In a letter to bank managing directors, the association requests that its issues be resolved before accepting the debt swap offer.
To that effect, GAB advised member banks to officially notify the association first before considering the debt swap in its present form.
It iterated in a statement as follows:
“From the uncertainty surrounding the program, GAB recommends that all banks must stay any further movement on the exchange until our demands have been met.
However, in the event that a bank may have to move forward to exchange, the MD/CEO must inform the CEO of GAB directly of the decision.”
The decision was reached after a high-level meeting with various parties, including the Bank of Ghana, debt management advisors GABS, the Vice President, the Minister of Finance, and the Vice President.
According to the intercepted document, the banking group’s leadership made multiple requests at the conference to lessen the impact of the domestic debt swap program on the banking industry.
The International Monetary Fund and Africa’s second-largest gold exporter have inked a staff-level agreement for a $3 billion bailout plan.
The board’s approval, though, depends on a successful debt restructure that lowers the nation’s debt servicing costs.
According to a Friday report, banks were reluctant to join the scheme, adding to the litany of uprisings against the domestic debt exchange.
According to the report, “the banking industry will lose over GHS 5.9 billion in income alone if the debt exchange program is implemented in its current form, experience a loss before tax of nearly GHS 14.5 billion, and have a liquidity shortfall exceeding GHS 20 billion.”
The debt exchange would result in a significant loss of jobs, according to the banks, as they would have to curtail their operations.
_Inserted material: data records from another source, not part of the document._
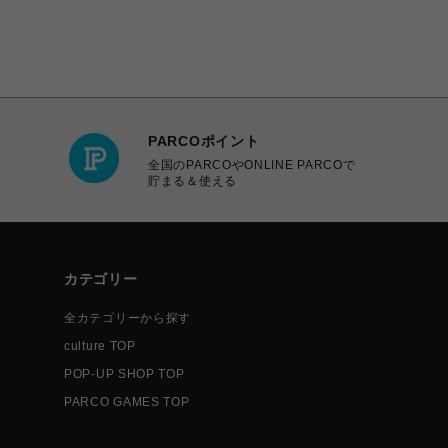
PARCOポイント
全国のPARCOやONLINE PARCOで
貯まる＆使える
カテゴリー
全カテゴリーから探す
culture TOP
POP-UP SHOP TOP
PARCO GAMES TOP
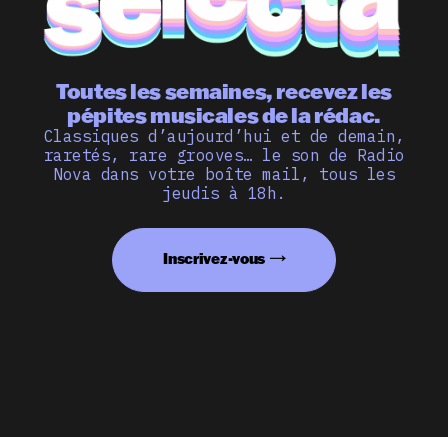
Toutes les semaines, recevez les
pépites musicales de la rédac.
Classiques d’aujourd’hui et de demain,
raretés, rare grooves… le son de Radio
Nova dans votre boîte mail, tous les
jeudis à 18h.
Inscrivez-vous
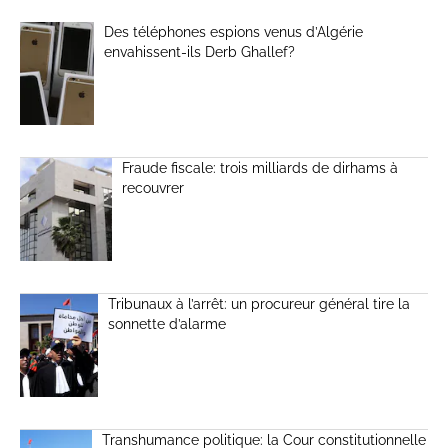
Des téléphones espions venus d’Algérie
envahissent-ils Derb Ghallef?
Fraude fiscale: trois milliards de dirhams à
recouvrer
Tribunaux à l’arrêt: un procureur général tire la
sonnette d’alarme
Transhumance politique: la Cour constitutionnelle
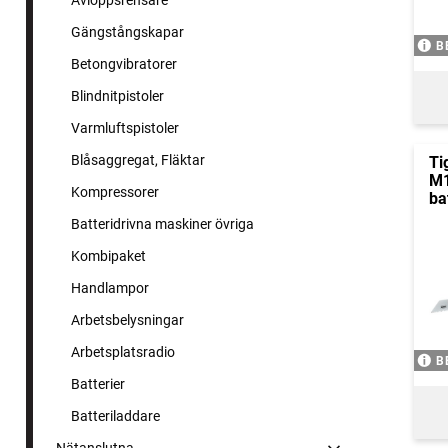
Avloppsrensare
Gängstångskapar
B
Betongvibratorer
Blindnitpistoler
Varmluftspistoler
Blåsaggregat, Fläktar
Ti
M1
Kompressorer
ba
Batteridrivna maskiner övriga
Kombipaket
Handlampor
Arbetsbelysningar
Arbetsplatsradio
B
Batterier
Batteriladdare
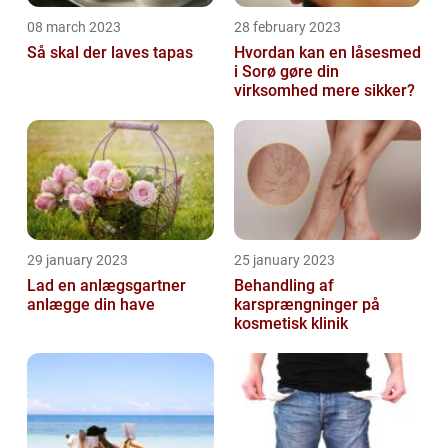
08 march 2023
28 february 2023
Så skal der laves tapas
Hvordan kan en låsesmed
i Sorø gøre din
virksomhed mere sikker?
29 january 2023
25 january 2023
Lad en anlægsgartner
Behandling af
anlægge din have
karsprængninger på
kosmetisk klinik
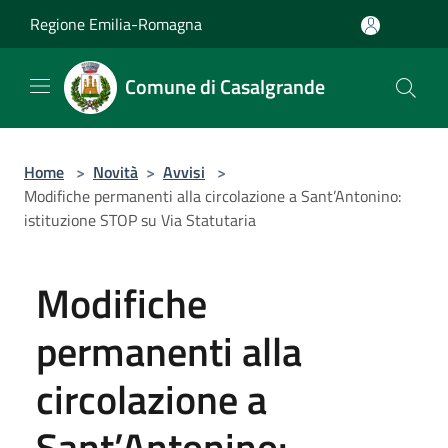
Salta al contenuto principale
Regione Emilia-Romagna
Comune di Casalgrande
Home
>
Novità
>
Avvisi
>
Modifiche permanenti alla circolazione a Sant’Antonino:
istituzione STOP su Via Statutaria
Modifiche
permanenti alla
circolazione a
Sant’Antonino:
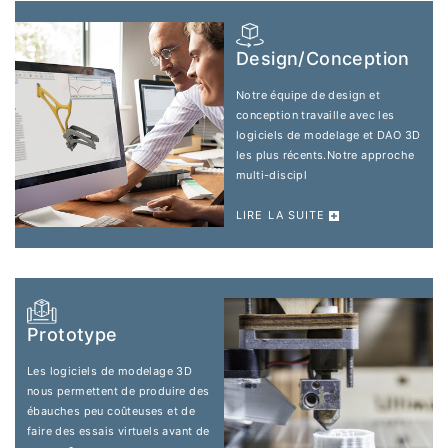
Design/Conception
Notre équipe de design et
conception travaille avec les
logiciels de modelage et DAO 3D
les plus récents.Notre approche
multi-discipl
LIRE LA SUITE
Prototype
Les logiciels de modelage 3D
nous permettent de produire des
ébauches peu coûteuses et de
faire des essais virtuels avant de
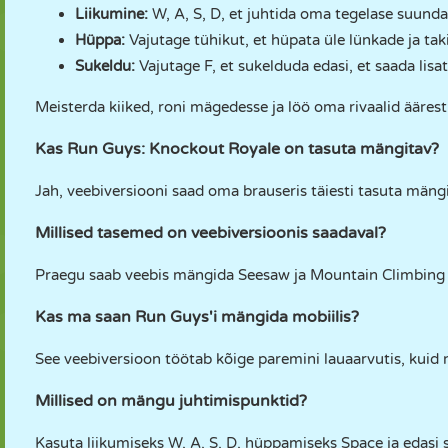
Liikumine:
W, A, S, D, et juhtida oma tegelase suunda
Hüppa:
Vajutage tühikut, et hüpata üle lünkade ja tak
Sukeldu:
Vajutage F, et sukelduda edasi, et saada lis
Meisterda kiiked, roni mägedesse ja löö oma rivaalid äärest 
Kas Run Guys: Knockout Royale on tasuta mängitav?
Jah, veebiversiooni saad oma brauseris täiesti tasuta mäng
Millised tasemed on veebiversioonis saadaval?
Praegu saab veebis mängida Seesaw ja Mountain Climbing
Kas ma saan Run Guys'i mängida mobiilis?
See veebiversioon töötab kõige paremini lauaarvutis, kui
Millised on mängu juhtimispunktid?
Kasuta liikumiseks W, A, S, D, hüppamiseks Space ja edasi 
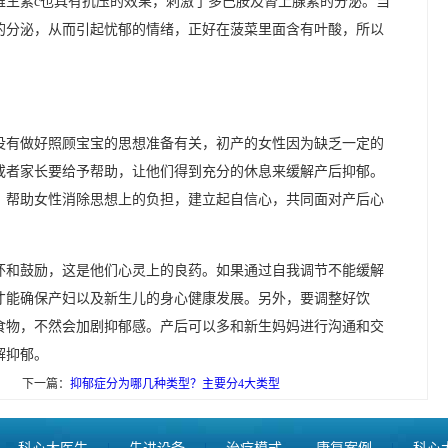
维生素c也具有抗压的效果，刺激了多巴胺及肾上腺素的分泌。当
的分泌，从而引起忧郁的情绪，正好在菠菜里面含有叶酸，所以
没有做好照顾宝宝的思想准备有关，初产的女性因为缺乏一定的
或者家长要给予帮助，让他们得到充分的休息来缓解产后抑郁。
，帮助女性消除思想上的负担，建立起自信心，共同面对产后心
怀和鼓励，这是他们心灵上的良药。如果通过自我调节不能缓解
才能确保产妇以及新生儿的身心健康发展。另外，要调整好饮
食物，不然会加剧抑郁感。产后可以多和新生妈妈进行沟通和交
解抑郁。
下一篇：
抑郁症分为哪几种类型？主要分4大类型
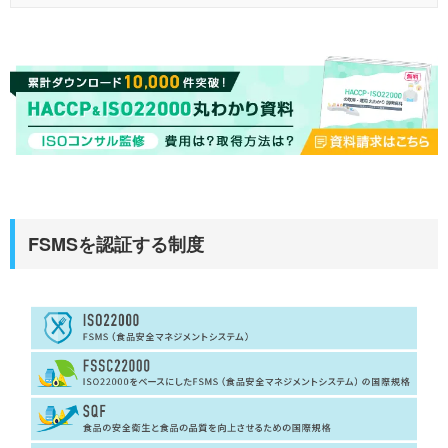
FSMSを認証する制度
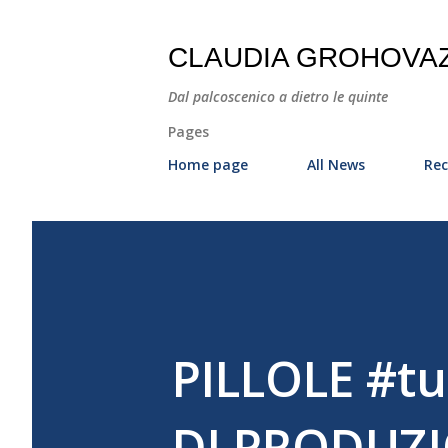
CLAUDIA GROHOVA
Dal palcoscenico a dietro le quinte
Pages
Home page
All News
Rec
PILLOLE #t
DI PRODUZI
In order to encourage greater participation, the association wants the debt swap program sign-up date of January 16 to be extended although the deadline has already been extended twice by the government.
The Finance Minister and the French consulting firm Lazard opposed the request, despite the fact that many stakeholders at the high-level meeting seemed to support the idea of extending the deadline for a third time.
They contend that any further extension of the deadline will undermine the debt swap program’s credibility.